◆ **Excerpted data**:

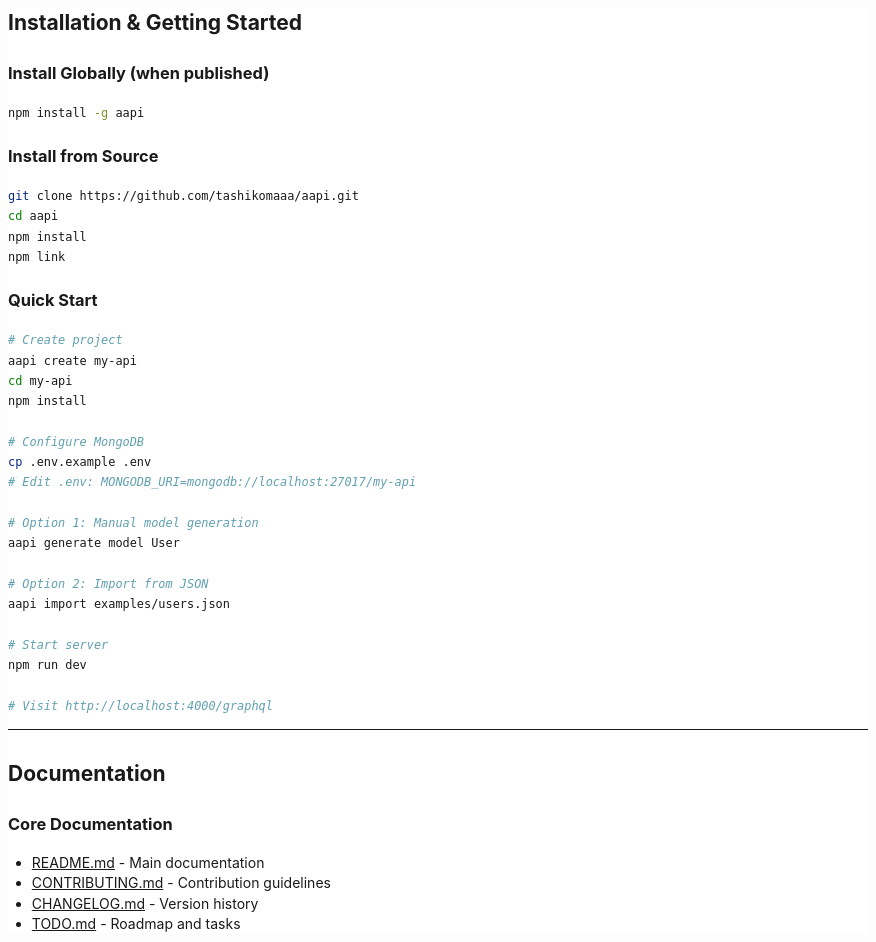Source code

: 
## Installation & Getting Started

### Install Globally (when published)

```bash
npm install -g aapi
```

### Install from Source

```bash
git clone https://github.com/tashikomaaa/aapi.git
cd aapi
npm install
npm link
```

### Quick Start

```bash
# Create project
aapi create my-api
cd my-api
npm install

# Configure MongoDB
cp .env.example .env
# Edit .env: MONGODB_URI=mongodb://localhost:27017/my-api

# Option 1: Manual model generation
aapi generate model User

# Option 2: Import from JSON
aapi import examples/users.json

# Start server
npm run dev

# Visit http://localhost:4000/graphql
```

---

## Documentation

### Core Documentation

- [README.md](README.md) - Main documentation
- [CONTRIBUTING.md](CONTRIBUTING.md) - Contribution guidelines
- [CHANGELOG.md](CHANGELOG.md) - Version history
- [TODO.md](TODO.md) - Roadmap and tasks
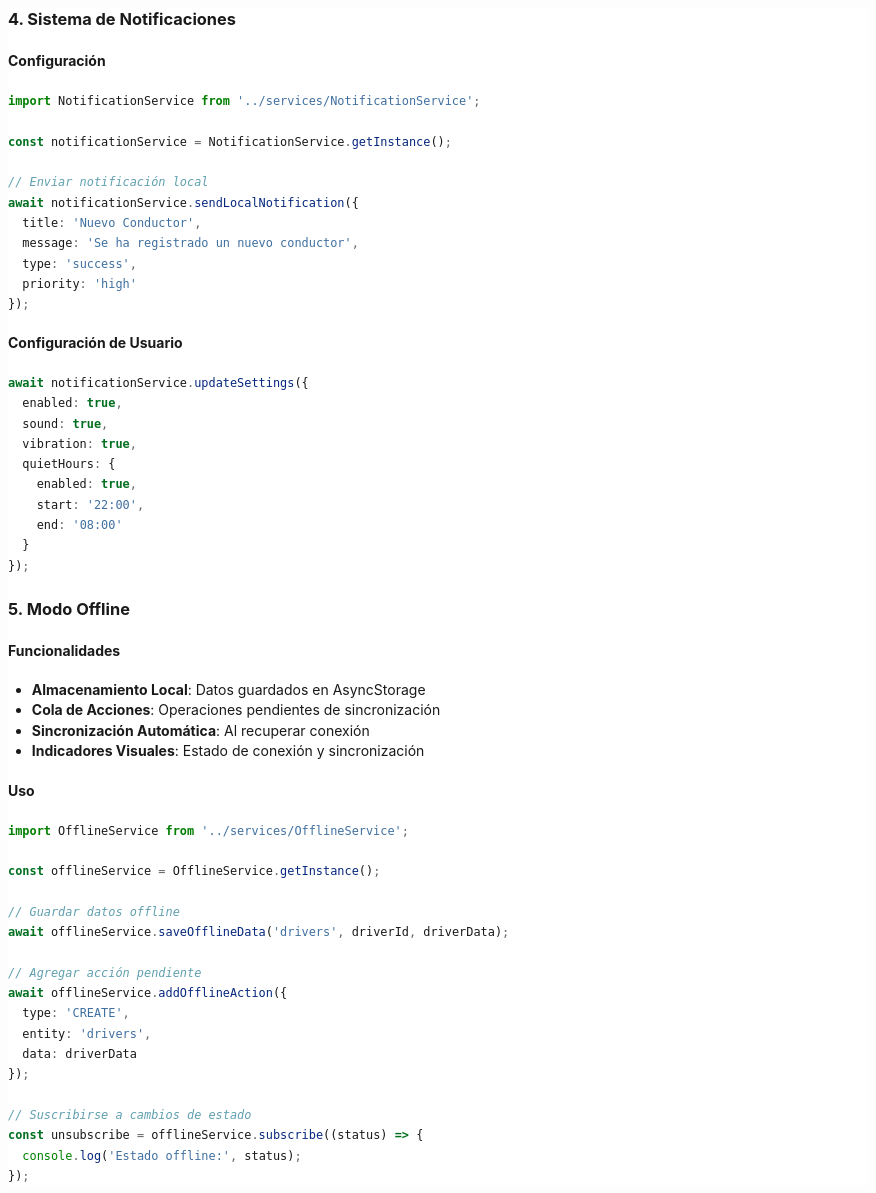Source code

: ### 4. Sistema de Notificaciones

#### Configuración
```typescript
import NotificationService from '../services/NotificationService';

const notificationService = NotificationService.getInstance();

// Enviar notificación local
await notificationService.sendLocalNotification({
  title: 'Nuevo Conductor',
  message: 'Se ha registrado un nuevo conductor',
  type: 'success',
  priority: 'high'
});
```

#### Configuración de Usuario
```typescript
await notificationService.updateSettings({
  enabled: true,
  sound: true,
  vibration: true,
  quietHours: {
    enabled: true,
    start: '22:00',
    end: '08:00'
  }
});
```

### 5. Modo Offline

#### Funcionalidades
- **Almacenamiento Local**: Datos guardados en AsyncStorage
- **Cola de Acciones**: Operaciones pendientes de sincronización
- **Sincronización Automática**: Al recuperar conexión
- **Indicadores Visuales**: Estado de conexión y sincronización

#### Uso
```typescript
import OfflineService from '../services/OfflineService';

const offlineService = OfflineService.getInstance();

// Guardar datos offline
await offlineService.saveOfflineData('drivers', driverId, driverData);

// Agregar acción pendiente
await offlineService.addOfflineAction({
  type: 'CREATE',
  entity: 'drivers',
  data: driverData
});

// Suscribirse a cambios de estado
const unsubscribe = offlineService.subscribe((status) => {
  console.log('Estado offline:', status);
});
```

==

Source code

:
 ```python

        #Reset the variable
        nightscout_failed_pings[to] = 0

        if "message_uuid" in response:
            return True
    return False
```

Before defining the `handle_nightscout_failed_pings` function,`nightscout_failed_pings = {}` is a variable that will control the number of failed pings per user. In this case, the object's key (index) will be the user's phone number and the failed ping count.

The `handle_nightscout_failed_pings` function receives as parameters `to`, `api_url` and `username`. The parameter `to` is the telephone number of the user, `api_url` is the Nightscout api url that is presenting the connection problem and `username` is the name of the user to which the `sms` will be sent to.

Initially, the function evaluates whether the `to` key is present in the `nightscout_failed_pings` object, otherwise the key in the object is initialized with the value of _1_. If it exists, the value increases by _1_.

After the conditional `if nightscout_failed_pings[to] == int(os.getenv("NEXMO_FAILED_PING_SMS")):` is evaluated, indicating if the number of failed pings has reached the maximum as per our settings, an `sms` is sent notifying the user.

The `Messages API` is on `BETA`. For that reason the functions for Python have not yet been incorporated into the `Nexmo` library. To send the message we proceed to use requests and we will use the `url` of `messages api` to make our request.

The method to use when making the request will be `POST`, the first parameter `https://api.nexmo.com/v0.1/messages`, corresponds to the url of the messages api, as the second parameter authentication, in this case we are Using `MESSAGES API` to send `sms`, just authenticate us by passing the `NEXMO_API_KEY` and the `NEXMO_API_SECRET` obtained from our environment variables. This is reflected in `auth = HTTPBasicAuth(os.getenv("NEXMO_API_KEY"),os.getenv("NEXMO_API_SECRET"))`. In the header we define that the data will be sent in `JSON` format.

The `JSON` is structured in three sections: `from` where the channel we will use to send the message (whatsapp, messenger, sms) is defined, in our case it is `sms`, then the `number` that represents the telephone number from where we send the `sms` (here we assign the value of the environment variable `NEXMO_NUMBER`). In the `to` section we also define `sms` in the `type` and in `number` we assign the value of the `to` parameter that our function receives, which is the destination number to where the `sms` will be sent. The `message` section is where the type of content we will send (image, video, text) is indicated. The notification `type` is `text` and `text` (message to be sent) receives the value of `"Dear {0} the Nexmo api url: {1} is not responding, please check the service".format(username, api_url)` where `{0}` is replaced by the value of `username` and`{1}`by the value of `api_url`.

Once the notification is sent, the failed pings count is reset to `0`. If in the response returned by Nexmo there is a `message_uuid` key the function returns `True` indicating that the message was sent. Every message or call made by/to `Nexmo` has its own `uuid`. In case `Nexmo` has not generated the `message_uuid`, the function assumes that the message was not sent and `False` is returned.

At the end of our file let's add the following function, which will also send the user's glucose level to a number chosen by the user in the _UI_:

◆ **What you need to do**: How many lines of the listing contain the word "Configuración"? Reply with only the number.

◆ **Answer to this exercise**: 2